The Minneapolis boutique made moves in the financial services sector a few years ago, including hiring five managing directors from Sterne Agee, and acquiring two Chicago firms: River Branch Holdings LLC and BMO Capital Markets GKST Inc. But they weren’t enough to make the bank a market leader in the sector, and the deals pale in comparison with the Sandler merger.

Big deal
Closed in early January 2020, the acquisition of New York-based Sandler marks Piper Jaffray’s biggest acquisition to date. The price is $485 million (including $350 million in upfront cash and $135 million of restricted consideration, primarily restricted stock). Total consideration could climb to $600 million, with an additional $115 million for employee retention incentives (primarily restricted stock). However you do the math, the deal represents more than half of Piper Jaffray’s roughly $930 million market cap. It is expected to add $300 million in annual revenues for the merged company, which is called Piper Sandler Cos.

Quack ties
The deal included Sandler’s leadership: Jimmy Dunne, senior managing principal at Sandler, who has become a vice chairman of Piper Sandler and senior managing principal of the company’s financial services business; and Jon Doyle, senior managing principal at Sandler, who has become a vice chairman, senior managing principal and head of Piper Sandler’s financial services group. He also joined the Piper Sandler board and the company’s leadership team.

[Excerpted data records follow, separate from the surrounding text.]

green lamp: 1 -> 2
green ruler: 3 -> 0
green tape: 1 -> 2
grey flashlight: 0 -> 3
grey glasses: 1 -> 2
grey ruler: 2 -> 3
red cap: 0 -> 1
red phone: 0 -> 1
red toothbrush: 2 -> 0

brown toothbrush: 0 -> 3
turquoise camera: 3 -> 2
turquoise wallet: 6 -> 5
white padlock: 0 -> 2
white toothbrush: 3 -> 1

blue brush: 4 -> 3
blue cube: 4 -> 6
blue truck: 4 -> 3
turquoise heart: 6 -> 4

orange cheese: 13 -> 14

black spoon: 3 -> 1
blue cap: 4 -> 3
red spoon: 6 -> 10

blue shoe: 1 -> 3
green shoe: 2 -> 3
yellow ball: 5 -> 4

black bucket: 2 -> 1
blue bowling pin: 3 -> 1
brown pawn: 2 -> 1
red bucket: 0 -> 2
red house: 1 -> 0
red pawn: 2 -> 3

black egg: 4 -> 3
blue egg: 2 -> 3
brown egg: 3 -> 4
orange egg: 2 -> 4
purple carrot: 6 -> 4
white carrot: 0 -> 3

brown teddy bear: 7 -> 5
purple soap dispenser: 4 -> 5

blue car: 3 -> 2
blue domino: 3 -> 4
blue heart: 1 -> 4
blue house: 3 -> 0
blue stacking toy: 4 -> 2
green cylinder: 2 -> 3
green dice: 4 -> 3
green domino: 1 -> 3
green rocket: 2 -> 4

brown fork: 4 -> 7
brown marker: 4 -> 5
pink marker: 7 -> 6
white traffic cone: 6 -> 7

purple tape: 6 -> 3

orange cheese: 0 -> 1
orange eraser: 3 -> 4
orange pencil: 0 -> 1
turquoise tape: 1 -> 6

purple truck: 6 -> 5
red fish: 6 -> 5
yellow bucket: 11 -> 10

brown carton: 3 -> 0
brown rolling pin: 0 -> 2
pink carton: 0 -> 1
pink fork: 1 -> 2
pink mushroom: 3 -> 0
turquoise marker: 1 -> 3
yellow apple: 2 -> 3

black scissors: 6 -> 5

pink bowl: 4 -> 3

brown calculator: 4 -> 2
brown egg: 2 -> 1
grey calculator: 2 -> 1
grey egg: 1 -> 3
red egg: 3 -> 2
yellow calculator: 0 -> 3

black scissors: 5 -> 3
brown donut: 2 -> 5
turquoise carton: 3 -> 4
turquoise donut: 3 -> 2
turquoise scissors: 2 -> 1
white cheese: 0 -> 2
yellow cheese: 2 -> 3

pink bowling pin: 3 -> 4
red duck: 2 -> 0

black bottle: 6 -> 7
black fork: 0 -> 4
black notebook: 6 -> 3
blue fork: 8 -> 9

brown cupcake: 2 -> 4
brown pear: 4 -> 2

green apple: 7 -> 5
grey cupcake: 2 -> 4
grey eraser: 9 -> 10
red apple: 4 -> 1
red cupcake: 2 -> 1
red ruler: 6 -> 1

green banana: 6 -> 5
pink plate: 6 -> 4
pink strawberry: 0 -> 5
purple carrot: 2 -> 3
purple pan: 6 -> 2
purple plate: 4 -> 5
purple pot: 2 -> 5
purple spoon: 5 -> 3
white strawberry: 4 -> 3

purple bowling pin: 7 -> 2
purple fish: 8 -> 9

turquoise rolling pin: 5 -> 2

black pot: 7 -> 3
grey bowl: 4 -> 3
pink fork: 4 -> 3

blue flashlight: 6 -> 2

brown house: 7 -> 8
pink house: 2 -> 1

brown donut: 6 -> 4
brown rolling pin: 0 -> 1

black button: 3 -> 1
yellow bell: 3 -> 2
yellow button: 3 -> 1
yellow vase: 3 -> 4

For Sandler, the deal means the end of its life as an independent company, a history that included the near destruction of the firm on Sept 11, 2001. Sixty-six of the firm’s 171 partners and employees died in the September 11 World Trade Center attacks. Herman Sandler, a co-founder of the firm, and Chris Quackenbush, the head of investment banking, were among those who perished. As a memorial to Quackenbush, Dunne bought all the duck ties he could find at the Brooks Brothers store across the street from Sandler O’Neill’s office and handed out the “quack ties” the day the deal was announced.

Before the coronavirus crisis, more bank M&A was expected on the horizon. “There has been a lot of consolidation in the bank space,” Abraham told Mergers & Acquisitions. “Frankly that’s been very consistent over the last 10 years and has created a great opportunity for Sandler. But there are still 5,000 banks, and we expect the pace of consolidation to continue.”